The underlying problem is not widespread. Most Supercharger sessions involve pulling up to an open stall. But the network has grown to more than 60,000 connectors globally, EV adoption keeps climbing, and peak-hour congestion at popular urban and highway-adjacent sites is no longer a fluke.
It is a pattern. One that Tesla clearly decided was worth engineering around before it became a reputational liability.
What makes this interesting is the timing. Tesla is simultaneously ramping Cybercab production at Giga Texas, pushing Full Self-Driving approvals across Europe, and fielding a $59,990 Cybertruck AWD variant with delivery estimates already stretched into 2027. The company is adding vehicles to the road faster than ever, its own and, through Supercharger access deals, everyone else’s.
More vehicles means more charging sessions. More charging sessions at finite stalls means more waits. More waits without a clear system means more friction.
Tesla is solving the problem at five locations today. The question is how quickly they scale it to the hundreds of sites where weekend congestion is already a familiar annoyance.

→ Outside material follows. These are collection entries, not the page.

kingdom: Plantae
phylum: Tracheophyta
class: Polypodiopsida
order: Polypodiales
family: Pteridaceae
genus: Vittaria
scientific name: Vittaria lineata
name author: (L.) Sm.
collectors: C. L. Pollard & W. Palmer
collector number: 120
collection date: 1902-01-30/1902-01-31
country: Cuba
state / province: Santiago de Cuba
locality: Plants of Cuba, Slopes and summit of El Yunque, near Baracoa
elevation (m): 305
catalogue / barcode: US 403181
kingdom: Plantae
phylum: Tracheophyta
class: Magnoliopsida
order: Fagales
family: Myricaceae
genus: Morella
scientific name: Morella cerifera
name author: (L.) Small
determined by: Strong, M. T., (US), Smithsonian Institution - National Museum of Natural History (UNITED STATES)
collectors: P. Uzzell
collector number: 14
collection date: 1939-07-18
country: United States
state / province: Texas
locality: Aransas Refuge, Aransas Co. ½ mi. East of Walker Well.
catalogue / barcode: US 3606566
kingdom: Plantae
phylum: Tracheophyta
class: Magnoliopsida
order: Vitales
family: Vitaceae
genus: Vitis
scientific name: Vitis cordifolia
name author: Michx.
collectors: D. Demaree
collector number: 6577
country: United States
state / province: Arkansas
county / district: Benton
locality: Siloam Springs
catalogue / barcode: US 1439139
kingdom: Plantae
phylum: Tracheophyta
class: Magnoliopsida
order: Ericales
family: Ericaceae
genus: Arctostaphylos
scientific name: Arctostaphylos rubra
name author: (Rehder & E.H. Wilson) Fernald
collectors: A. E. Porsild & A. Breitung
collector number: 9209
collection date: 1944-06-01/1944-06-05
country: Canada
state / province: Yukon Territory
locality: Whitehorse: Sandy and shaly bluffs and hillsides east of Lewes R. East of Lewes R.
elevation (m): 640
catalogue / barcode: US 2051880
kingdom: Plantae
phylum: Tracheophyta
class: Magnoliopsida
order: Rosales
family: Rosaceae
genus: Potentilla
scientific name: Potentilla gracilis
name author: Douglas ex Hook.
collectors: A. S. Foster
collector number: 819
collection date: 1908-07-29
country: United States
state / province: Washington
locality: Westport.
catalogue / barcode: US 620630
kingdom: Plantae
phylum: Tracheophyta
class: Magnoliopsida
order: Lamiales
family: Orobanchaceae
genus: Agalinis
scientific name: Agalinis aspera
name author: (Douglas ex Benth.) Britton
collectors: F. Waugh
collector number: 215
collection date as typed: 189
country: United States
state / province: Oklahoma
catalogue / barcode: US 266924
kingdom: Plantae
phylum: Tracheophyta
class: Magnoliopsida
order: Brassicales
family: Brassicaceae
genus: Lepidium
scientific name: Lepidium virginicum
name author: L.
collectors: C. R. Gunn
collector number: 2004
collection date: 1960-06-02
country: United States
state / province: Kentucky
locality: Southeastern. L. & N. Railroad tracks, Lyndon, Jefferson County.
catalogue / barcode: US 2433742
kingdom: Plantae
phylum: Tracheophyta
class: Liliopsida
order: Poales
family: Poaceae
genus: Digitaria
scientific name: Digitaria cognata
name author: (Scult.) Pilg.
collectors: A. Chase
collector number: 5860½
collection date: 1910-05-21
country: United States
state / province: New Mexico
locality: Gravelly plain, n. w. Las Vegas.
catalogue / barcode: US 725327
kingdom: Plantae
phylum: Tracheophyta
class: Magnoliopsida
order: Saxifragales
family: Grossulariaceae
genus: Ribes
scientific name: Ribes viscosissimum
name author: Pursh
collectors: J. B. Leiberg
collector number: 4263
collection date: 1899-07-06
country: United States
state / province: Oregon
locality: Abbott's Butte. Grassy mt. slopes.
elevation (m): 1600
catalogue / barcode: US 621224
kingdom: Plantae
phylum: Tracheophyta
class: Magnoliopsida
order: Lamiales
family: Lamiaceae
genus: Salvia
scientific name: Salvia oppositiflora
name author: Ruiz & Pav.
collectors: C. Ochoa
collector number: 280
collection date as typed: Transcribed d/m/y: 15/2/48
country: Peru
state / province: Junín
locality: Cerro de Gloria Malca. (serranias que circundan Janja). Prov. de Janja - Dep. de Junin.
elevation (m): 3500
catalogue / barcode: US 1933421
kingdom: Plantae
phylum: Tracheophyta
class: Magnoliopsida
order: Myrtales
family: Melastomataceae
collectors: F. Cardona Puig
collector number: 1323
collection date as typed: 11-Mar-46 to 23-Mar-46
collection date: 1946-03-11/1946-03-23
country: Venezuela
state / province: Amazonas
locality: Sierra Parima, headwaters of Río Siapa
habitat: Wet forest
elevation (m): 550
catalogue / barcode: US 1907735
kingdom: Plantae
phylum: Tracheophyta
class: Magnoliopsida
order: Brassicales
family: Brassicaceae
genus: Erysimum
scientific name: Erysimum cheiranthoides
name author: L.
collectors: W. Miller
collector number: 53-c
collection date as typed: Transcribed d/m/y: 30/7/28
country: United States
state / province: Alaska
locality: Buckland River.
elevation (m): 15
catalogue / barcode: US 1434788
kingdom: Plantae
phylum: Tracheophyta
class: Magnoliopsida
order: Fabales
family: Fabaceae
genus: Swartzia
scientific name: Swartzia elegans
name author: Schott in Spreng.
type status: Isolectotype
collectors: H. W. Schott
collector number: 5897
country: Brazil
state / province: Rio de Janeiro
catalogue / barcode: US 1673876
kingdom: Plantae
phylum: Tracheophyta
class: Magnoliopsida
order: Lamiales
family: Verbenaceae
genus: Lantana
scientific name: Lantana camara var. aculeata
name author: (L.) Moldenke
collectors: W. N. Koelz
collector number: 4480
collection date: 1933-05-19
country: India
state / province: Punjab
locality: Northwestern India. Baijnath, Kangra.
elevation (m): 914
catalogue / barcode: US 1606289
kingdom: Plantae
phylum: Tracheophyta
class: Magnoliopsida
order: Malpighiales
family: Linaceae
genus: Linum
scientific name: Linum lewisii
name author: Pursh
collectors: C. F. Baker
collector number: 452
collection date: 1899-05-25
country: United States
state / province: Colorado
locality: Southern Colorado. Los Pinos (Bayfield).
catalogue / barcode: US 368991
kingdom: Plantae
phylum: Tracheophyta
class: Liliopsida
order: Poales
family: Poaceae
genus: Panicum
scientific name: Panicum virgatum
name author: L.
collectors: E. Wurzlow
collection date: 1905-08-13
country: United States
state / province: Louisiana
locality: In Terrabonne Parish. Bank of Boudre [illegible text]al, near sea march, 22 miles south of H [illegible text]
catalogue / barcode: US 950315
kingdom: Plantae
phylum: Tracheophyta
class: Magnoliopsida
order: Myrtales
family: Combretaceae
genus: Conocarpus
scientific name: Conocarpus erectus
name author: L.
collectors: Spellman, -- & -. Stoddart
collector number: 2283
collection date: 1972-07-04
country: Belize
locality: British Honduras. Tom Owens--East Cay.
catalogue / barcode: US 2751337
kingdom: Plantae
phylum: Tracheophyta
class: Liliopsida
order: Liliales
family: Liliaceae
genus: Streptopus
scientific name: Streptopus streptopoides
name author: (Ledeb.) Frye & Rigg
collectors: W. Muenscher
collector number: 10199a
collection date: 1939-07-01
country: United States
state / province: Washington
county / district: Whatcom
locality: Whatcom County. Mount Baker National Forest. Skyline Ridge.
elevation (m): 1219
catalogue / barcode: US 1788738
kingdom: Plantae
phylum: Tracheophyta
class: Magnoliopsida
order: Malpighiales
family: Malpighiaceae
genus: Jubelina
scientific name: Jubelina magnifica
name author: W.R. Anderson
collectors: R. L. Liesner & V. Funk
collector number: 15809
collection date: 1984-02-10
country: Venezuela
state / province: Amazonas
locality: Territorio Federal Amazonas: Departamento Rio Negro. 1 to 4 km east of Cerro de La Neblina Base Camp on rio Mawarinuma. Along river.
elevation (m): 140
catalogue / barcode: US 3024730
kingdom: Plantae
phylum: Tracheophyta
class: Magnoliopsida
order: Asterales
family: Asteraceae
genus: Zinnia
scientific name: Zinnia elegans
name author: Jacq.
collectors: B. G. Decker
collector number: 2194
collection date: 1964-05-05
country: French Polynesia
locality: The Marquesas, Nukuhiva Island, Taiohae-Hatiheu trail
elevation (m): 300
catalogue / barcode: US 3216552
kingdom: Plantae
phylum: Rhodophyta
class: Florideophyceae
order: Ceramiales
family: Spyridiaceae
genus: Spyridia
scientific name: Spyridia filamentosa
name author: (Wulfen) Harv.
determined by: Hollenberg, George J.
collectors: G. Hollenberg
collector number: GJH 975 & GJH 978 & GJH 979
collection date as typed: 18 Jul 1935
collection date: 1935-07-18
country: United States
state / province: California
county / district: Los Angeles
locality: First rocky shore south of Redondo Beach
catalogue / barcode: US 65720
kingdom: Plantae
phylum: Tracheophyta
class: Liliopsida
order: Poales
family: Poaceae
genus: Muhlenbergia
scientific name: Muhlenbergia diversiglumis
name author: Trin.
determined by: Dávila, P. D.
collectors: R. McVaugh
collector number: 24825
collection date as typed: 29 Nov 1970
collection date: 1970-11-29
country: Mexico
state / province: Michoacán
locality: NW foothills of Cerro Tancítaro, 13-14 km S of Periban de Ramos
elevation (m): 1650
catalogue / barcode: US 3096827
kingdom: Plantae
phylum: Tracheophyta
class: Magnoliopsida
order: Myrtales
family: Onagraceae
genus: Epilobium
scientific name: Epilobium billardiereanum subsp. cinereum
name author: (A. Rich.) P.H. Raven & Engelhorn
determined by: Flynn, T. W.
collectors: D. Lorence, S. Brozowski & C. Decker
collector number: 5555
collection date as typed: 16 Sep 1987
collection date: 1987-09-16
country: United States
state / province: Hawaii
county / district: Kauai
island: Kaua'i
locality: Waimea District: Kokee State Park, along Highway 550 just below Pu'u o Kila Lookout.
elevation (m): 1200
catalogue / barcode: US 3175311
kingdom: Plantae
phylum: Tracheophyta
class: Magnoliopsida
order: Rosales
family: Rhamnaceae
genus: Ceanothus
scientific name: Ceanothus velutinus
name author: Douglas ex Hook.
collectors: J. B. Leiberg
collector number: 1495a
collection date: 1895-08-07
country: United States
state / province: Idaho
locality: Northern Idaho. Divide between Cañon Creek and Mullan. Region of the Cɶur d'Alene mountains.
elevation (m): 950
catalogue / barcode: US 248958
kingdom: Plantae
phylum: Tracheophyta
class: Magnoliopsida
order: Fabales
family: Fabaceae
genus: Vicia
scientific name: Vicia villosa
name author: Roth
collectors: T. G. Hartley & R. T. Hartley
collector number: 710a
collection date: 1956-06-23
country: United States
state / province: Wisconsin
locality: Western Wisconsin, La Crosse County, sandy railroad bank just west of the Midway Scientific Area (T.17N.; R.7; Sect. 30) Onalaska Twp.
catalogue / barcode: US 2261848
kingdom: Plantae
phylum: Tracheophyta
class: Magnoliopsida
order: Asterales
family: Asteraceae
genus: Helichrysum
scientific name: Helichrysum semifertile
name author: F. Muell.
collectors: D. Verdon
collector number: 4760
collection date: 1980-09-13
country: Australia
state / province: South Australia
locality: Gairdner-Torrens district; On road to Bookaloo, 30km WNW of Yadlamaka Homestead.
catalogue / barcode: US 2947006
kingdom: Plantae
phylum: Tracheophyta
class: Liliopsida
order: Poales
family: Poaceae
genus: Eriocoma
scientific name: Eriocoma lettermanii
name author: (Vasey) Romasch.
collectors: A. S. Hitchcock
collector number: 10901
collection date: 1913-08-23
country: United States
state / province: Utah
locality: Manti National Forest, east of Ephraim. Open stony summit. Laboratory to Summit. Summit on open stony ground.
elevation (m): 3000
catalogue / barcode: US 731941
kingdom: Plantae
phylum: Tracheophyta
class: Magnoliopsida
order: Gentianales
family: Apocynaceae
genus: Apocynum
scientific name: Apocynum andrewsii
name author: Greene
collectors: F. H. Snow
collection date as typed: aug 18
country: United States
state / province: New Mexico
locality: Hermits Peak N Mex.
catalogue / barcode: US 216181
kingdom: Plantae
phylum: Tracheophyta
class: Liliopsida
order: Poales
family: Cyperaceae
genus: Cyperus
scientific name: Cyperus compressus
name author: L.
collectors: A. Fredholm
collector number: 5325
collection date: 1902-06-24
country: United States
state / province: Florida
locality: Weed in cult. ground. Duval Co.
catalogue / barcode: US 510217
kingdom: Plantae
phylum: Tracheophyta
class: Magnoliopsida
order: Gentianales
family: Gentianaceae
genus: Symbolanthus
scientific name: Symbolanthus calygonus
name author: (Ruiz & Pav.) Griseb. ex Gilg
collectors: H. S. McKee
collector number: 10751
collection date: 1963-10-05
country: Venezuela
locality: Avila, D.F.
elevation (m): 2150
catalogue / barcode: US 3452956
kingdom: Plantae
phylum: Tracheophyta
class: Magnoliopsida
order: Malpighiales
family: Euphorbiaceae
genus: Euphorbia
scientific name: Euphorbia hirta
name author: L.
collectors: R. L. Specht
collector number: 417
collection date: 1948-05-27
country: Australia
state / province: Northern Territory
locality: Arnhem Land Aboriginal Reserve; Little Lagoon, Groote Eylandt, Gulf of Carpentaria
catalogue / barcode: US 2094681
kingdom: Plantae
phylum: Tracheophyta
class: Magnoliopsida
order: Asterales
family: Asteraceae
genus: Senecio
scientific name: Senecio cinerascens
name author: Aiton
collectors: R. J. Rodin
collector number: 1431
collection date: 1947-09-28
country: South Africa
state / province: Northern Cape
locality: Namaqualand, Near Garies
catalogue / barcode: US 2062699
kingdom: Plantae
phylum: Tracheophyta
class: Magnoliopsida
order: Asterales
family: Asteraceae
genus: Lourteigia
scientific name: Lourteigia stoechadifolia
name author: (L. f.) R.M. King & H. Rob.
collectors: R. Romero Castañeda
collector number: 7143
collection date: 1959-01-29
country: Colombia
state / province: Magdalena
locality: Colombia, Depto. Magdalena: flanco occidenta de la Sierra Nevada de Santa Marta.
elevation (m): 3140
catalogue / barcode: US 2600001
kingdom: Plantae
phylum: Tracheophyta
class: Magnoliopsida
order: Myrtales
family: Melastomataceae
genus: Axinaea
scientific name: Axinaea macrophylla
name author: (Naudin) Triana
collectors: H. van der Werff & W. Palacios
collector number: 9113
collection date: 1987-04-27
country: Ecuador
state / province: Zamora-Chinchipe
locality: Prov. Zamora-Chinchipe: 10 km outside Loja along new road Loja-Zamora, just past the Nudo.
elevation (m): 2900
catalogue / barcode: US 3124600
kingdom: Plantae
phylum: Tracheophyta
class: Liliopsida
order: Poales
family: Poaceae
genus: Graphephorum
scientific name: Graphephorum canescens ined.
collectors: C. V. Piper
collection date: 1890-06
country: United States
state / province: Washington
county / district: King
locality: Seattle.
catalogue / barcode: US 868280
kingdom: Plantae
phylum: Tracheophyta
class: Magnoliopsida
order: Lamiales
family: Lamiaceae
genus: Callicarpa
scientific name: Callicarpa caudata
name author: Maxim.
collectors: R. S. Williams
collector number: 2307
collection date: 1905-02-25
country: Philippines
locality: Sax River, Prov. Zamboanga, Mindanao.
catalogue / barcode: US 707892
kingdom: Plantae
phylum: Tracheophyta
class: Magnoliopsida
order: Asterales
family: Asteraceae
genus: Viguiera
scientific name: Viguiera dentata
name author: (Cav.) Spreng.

The pilot also signals something broader about Tesla’s infrastructure thinking. The company has spent years building out hardware, including stalls, cabinets, and solar canopies. This is a software fix to a human behavior problem, deployed over the air and integrated into the navigation stack.
It costs almost nothing to roll out compared to adding physical stalls. It could meaningfully reduce the single biggest complaint EV owners have about public charging: unpredictability.
Other networks like Electrify America and ChargePoint have experimented with app-based queue management, but none have the advantage of deep vehicle integration. Tesla’s system knows when you are driving toward the station and slots you in automatically. No manual check-in, no scanning a QR code in a parking lot.
Five pilot sites is a whisper. But the infrastructure pressure behind this feature is a shout. Tesla built the biggest fast-charging network on the planet and is now confronting the inevitable consequence: people actually use it, sometimes all at once, and they do not always behave well in line.
A virtual queue will not fix every road-rage incident at a Supercharger. But removing ambiguity about who is next removes the spark that lights most of those fires.